#### YOUR TASK
The listing below must be repeated word for word, without its pictures.

#### EXERCISE DATA
------------------------------------------------------------------------
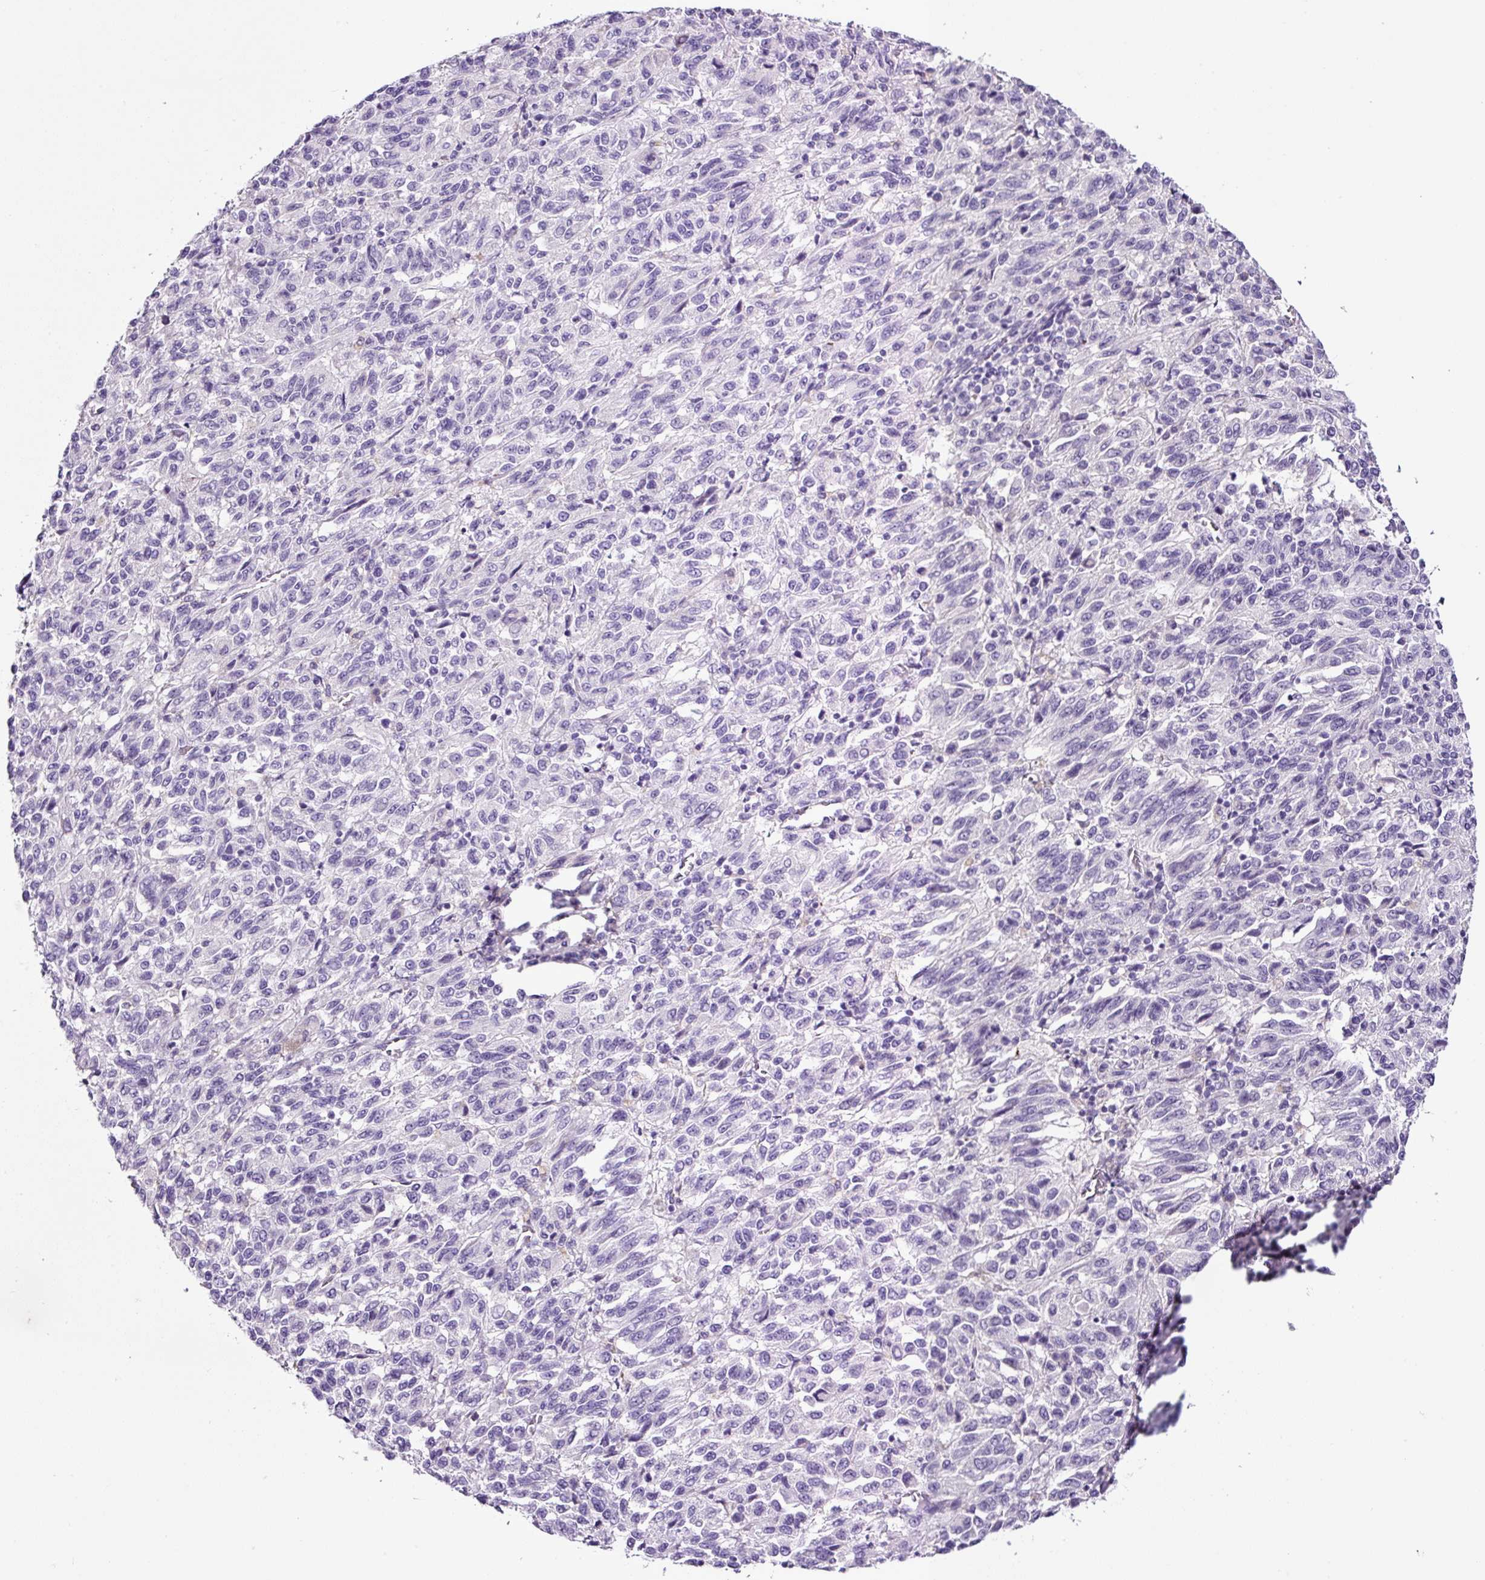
{"staining": {"intensity": "negative", "quantity": "none", "location": "none"}, "tissue": "melanoma", "cell_type": "Tumor cells", "image_type": "cancer", "snomed": [{"axis": "morphology", "description": "Malignant melanoma, Metastatic site"}, {"axis": "topography", "description": "Lung"}], "caption": "Malignant melanoma (metastatic site) was stained to show a protein in brown. There is no significant expression in tumor cells.", "gene": "SP8", "patient": {"sex": "male", "age": 64}}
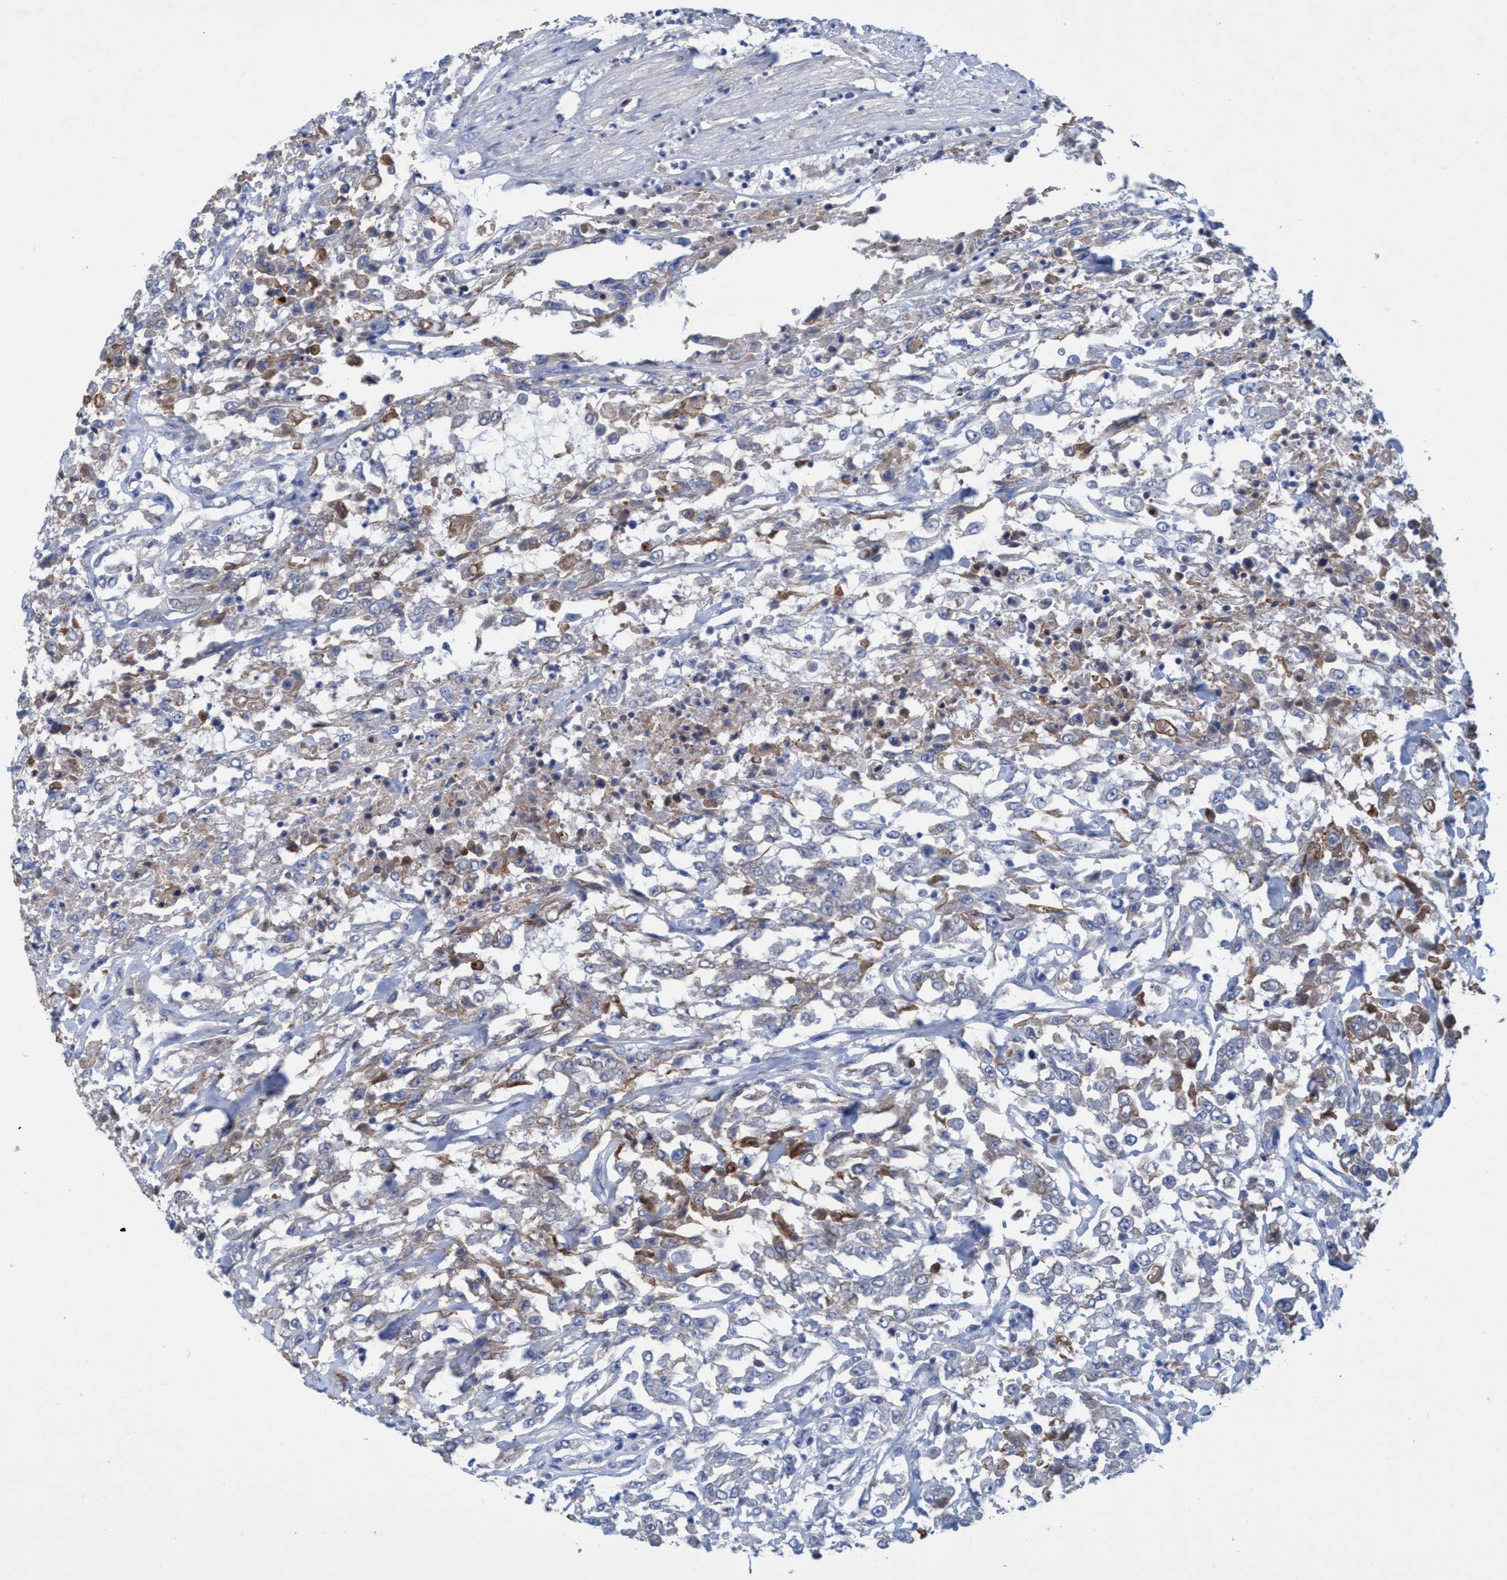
{"staining": {"intensity": "moderate", "quantity": "<25%", "location": "cytoplasmic/membranous"}, "tissue": "urothelial cancer", "cell_type": "Tumor cells", "image_type": "cancer", "snomed": [{"axis": "morphology", "description": "Urothelial carcinoma, High grade"}, {"axis": "topography", "description": "Urinary bladder"}], "caption": "Urothelial cancer stained for a protein demonstrates moderate cytoplasmic/membranous positivity in tumor cells.", "gene": "GULP1", "patient": {"sex": "male", "age": 46}}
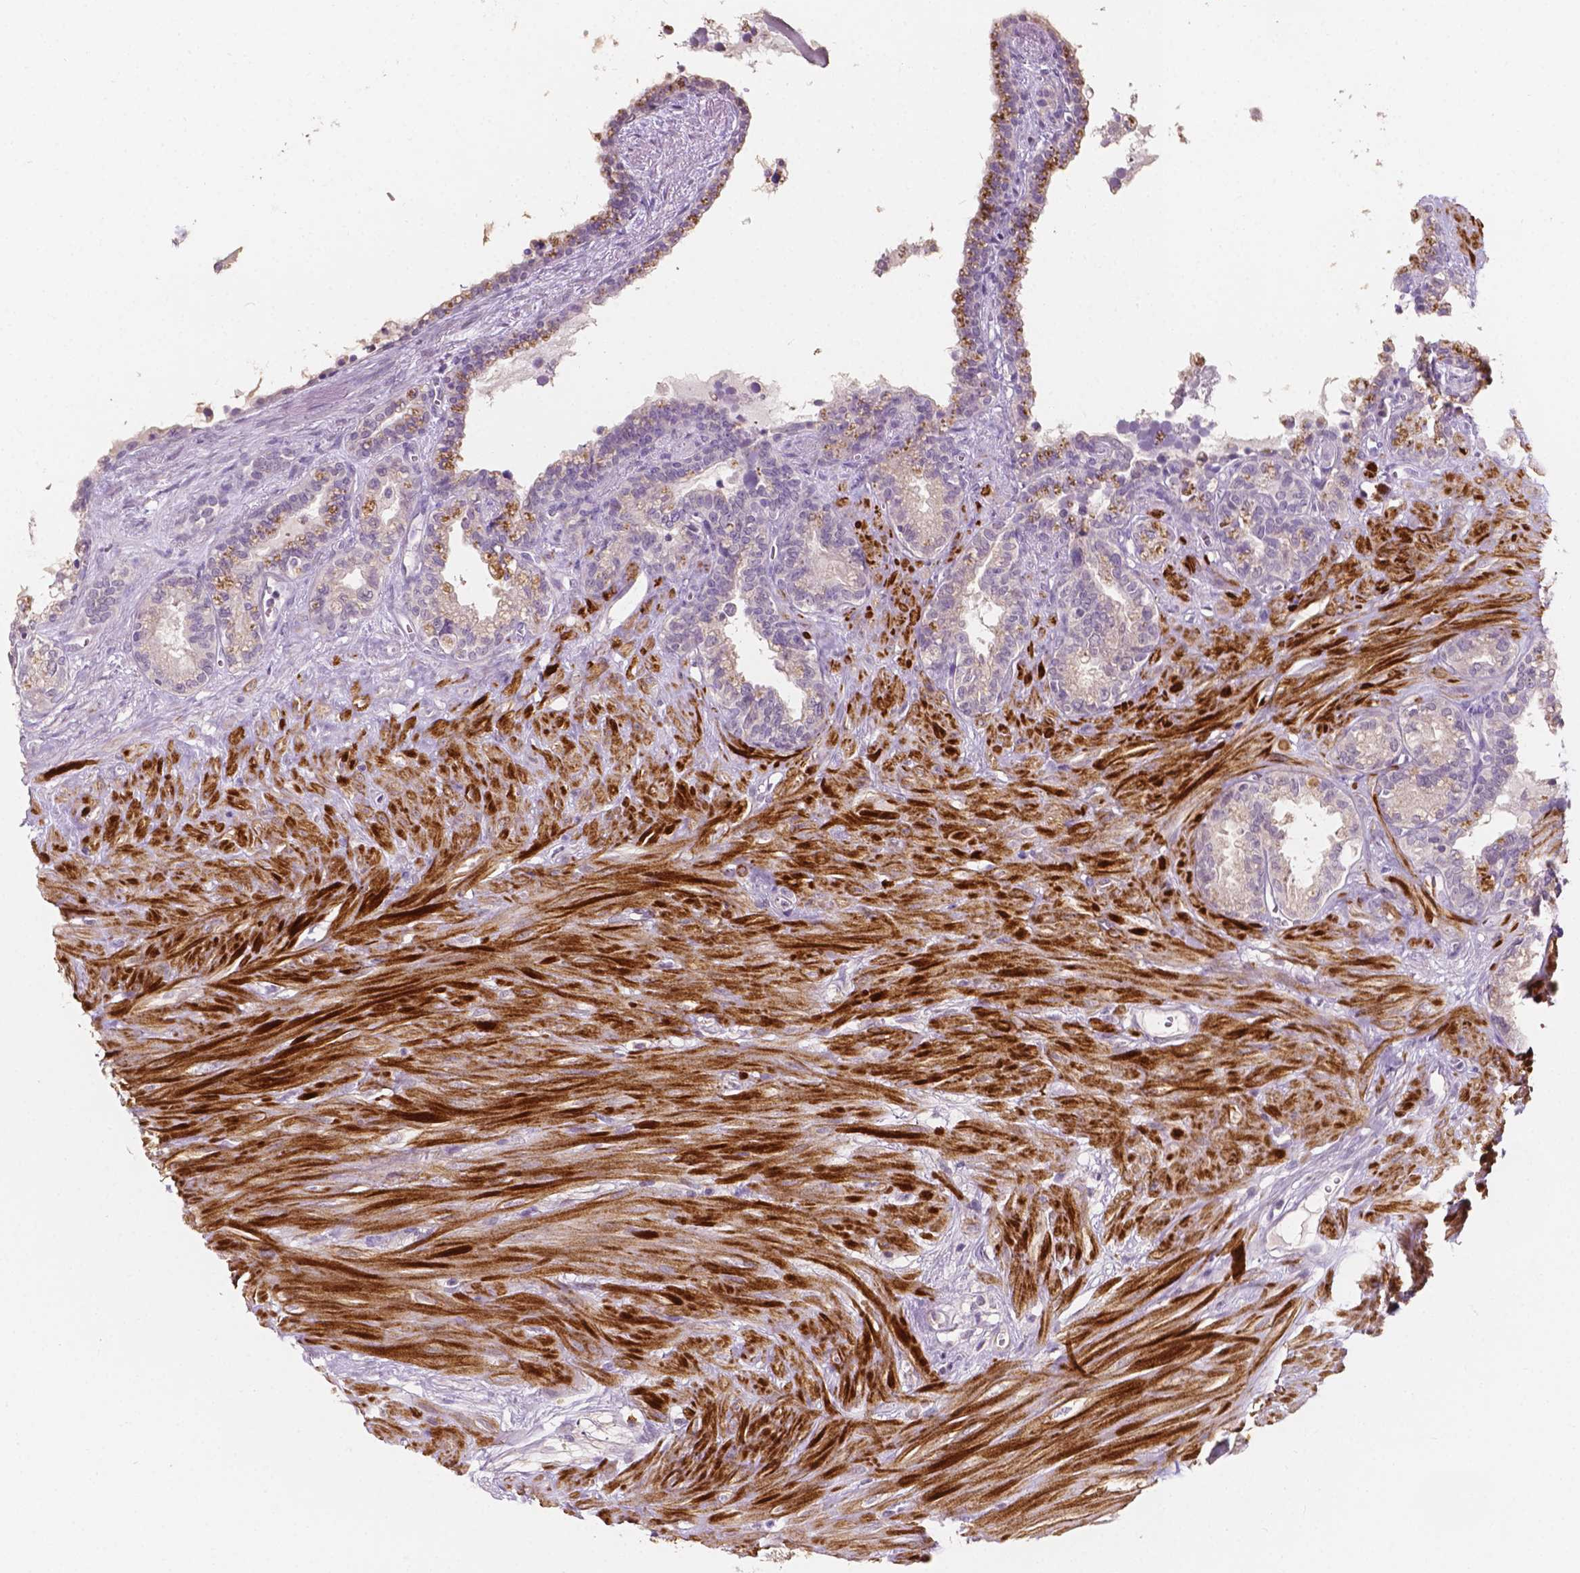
{"staining": {"intensity": "negative", "quantity": "none", "location": "none"}, "tissue": "seminal vesicle", "cell_type": "Glandular cells", "image_type": "normal", "snomed": [{"axis": "morphology", "description": "Normal tissue, NOS"}, {"axis": "morphology", "description": "Urothelial carcinoma, NOS"}, {"axis": "topography", "description": "Urinary bladder"}, {"axis": "topography", "description": "Seminal veicle"}], "caption": "This is an immunohistochemistry micrograph of unremarkable human seminal vesicle. There is no positivity in glandular cells.", "gene": "SIRT2", "patient": {"sex": "male", "age": 76}}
------------------------------------------------------------------------
#### TASK SOLUTION
{"staining": {"intensity": "negative", "quantity": "none", "location": "none"}, "tissue": "melanoma", "cell_type": "Tumor cells", "image_type": "cancer", "snomed": [{"axis": "morphology", "description": "Malignant melanoma, Metastatic site"}, {"axis": "topography", "description": "Lung"}], "caption": "Malignant melanoma (metastatic site) was stained to show a protein in brown. There is no significant expression in tumor cells.", "gene": "SP8", "patient": {"sex": "male", "age": 64}}
{"staining": {"intensity": "moderate", "quantity": "<25%", "location": "cytoplasmic/membranous"}, "tissue": "urothelial cancer", "cell_type": "Tumor cells", "image_type": "cancer", "snomed": [{"axis": "morphology", "description": "Urothelial carcinoma, High grade"}, {"axis": "topography", "description": "Urinary bladder"}], "caption": "Urothelial cancer stained for a protein demonstrates moderate cytoplasmic/membranous positivity in tumor cells.", "gene": "GULP1", "patient": {"sex": "male", "age": 46}}
{"staining": {"intensity": "negative", "quantity": "none", "location": "none"}, "tissue": "seminal vesicle", "cell_type": "Glandular cells", "image_type": "normal", "snomed": [{"axis": "morphology", "description": "Normal tissue, NOS"}, {"axis": "morphology", "description": "Urothelial carcinoma, NOS"}, {"axis": "topography", "description": "Urinary bladder"}, {"axis": "topography", "description": "Seminal veicle"}], "caption": "This is an immunohistochemistry micrograph of unremarkable human seminal vesicle. There is no positivity in glandular cells.", "gene": "SIRT2", "patient": {"sex": "male", "age": 76}}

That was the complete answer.